» Problem description: Begin at the line below that has "10: (865, 608)" and stop after the line that has "29: (850, 628)". Please restate only those lines, word for word.

» Input material:
▬▬▬▬▬▬▬▬▬▬
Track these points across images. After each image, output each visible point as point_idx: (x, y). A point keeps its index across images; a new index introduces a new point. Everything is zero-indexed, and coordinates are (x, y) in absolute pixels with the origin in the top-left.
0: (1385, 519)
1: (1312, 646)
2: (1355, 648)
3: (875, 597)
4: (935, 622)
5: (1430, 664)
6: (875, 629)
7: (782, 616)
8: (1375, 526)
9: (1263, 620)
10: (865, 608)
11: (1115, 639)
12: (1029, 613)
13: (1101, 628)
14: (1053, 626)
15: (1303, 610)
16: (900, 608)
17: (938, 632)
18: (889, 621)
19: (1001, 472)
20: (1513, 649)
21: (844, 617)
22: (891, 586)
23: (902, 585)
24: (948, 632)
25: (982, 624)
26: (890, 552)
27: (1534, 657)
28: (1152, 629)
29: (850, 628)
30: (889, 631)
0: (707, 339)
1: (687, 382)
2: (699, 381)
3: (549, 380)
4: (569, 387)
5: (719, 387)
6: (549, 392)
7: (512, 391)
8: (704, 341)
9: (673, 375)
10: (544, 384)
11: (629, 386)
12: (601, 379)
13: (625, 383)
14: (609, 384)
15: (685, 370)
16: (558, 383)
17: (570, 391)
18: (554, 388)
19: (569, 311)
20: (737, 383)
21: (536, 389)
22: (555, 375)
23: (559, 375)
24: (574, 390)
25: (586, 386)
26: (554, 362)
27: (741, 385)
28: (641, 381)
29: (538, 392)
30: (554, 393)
▬▬▬▬▬▬▬▬▬▬
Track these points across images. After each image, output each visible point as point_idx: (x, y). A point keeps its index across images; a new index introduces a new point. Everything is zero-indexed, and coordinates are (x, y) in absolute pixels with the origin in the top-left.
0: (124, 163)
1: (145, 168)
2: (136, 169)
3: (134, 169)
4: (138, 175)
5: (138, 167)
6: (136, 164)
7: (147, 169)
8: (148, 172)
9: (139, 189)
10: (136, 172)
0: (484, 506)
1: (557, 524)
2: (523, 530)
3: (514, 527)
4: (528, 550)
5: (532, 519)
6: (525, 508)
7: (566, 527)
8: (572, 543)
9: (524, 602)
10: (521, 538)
▬▬▬▬▬▬▬▬▬▬
» Exercise result:
10: (865, 608)
11: (1115, 639)
12: (1029, 613)
13: (1101, 628)
14: (1053, 626)
15: (1303, 610)
16: (900, 608)
17: (938, 632)
18: (889, 621)
19: (1001, 472)
20: (1513, 649)
21: (844, 617)
22: (891, 586)
23: (902, 585)
24: (948, 632)
25: (982, 624)
26: (890, 552)
27: (1534, 657)
28: (1152, 629)
29: (850, 628)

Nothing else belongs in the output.